Anonymous wrote:The fundamental problem is that IDEA has created a bottomless pit of unfunded entitlements. The federal government has imposed huge requirements on school systems while not covering even a fifth of the cost, and the percentage of students covered by the law has doubled and then tripled. The gap between what parents very reasonably feel they are legally entitled to for their child (since that's what IDEA says), and what the school system is actually physically capable of providing, and the tension of trying to magically make 1+1=3, is driving parents crazy and burning out staff. And then the problem snowballs because less staff makes it all worse. Everyone is in a no-win situation.
I think the system is fundamentally broken, possibly beyond repair, we just haven't realized it yet. Special education staffing shortages are going to keep getting worse and bring it to its knees. No other country on earth provides such a vast well of education entitlements, for the reason that it fundamentally can't be supported. There HAS to be a limit--all public systems have to ration care and have a cutoff point at which they say "no more, the costs outweigh the benefits." It's brutal, but what we have now isn't working anyway and at least this way there would be some honesty about it instead of a shell game. And nothing is stopping the private sector from filling in the gaps. Either you have to vastly increase the funding so that all these entitlements can actually be provided and staff actually want to do the job, or you have to limit the entitlements, or some combination of the two.
I'll probably get tomatoes thrown at me but I am really alarmed at how the staffing shortages just keep getting worse and worse in some of the local districts and how fast they burn through new staff. If you don't have anybody to do the job the law sets out, you have nothing. That is the first and biggest problem, and something drastic has to be done.
Do you even recognize that your advice that care has to be rationed and "no more the costs outweigh the benefits" is exactly the kind of discriminatory belief that disability laws like IDEA, 504 and the ADA were designed to prohibit. Long ago disabled kids couldn't even get past the stairs in buildings or up to the second floor.
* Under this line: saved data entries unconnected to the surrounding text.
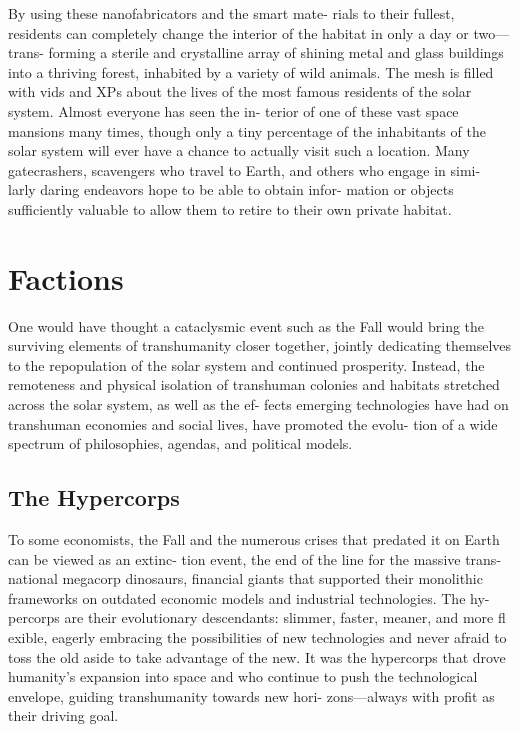 By using these nanofabricators and the smart mate-
rials to their fullest, residents can completely change 
the interior of the habitat in only a day or two—trans-
forming a sterile and crystalline array of shining metal 
and glass buildings into a thriving forest, inhabited by 
a variety of wild animals. The mesh is filled with vids 
and XPs about the lives of the most famous residents 
of the solar system. Almost everyone has seen the in-
terior of one of these vast space mansions many times, 
though only a tiny percentage of the inhabitants of 
the solar system will ever have a chance to actually 
visit such a location. Many gatecrashers, scavengers 
who travel to Earth, and others who engage in simi-
larly daring endeavors hope to be able to obtain infor-
mation or objects sufficiently valuable to allow them 
to retire to their own private habitat.

\section{Factions}

One would have thought a cataclysmic event such 
as the Fall would bring the surviving elements of 
transhumanity closer together, jointly dedicating 
themselves to the repopulation of the solar system 
and continued prosperity. Instead, the remoteness and 
physical isolation of transhuman colonies and habitats 
stretched across the solar system, as well as the ef-
fects emerging technologies have had on transhuman 
economies and social lives, have promoted the evolu-
tion of a wide spectrum of philosophies, agendas, and 
political models.

\subsection{The Hypercorps}

To some economists, the Fall and the numerous crises 
that predated it on Earth can be viewed as an extinc-
tion event, the end of the line for the massive trans-
national megacorp dinosaurs, financial giants that 
supported their monolithic frameworks on outdated 
economic models and industrial technologies. The hy-
percorps are their evolutionary descendants: slimmer, 
faster, meaner, and more fl exible, eagerly embracing 
the possibilities of new technologies and never afraid 
to toss the old aside to take advantage of the new. It 
was the hypercorps that drove humanity's expansion 
into space and who continue to push the technological 
envelope, guiding transhumanity towards new hori-
zons—always with profit as their driving goal.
And cost/benefit to whom? Frankly, the government via the legislation who is elected by the citizenry has decided that the perceived short term benefit of cost savings from under-educating disabled children is FAR outweighed by the long term cost of children who grow into adults who are not able to make a full contribution to society in terms of work productivity and tax contribution. Dependent adults also place a burden on family members diminishing their ability to work and contribute to society.
I pay taxes for education - why shouldn't my kid be educated as well as yours?
The idea you promote is the same old bigoted "but it costs too much", but I'll bet if your child got hit by a bus and became permanently disabled, you'd change your tune real quick.
People complained mightily about the ADA and the coat imposed on private business to put elevators in buildings, add ramps to entrances, designated parking spaces close to entrances, etc. But, I'm sure you certainly enjoyed getting in an elevator with a stroller when you had babies. Disability access helps us all.
And, I'll bet you certainly like all the accessibility features on your cell phone - want to talk to Siri? have a webpage read to you? see closed captioning on a movie or YouTube video? These are all accessibility features for disabled people.
Frankly, my consistent experience with school is the constant refusal of teachers and admin to do what was legally required (and easily done) made everything cost far more than it had to.
Schools refuse to serve kids in K-3 because they are not "2 grades behind" (which is not even a requirement for eligibility) and then by the time kids are 2 grades behind it is too late - all kinds of other academic, social and behavioral complications have arisen out of the failure to comply with Child Find.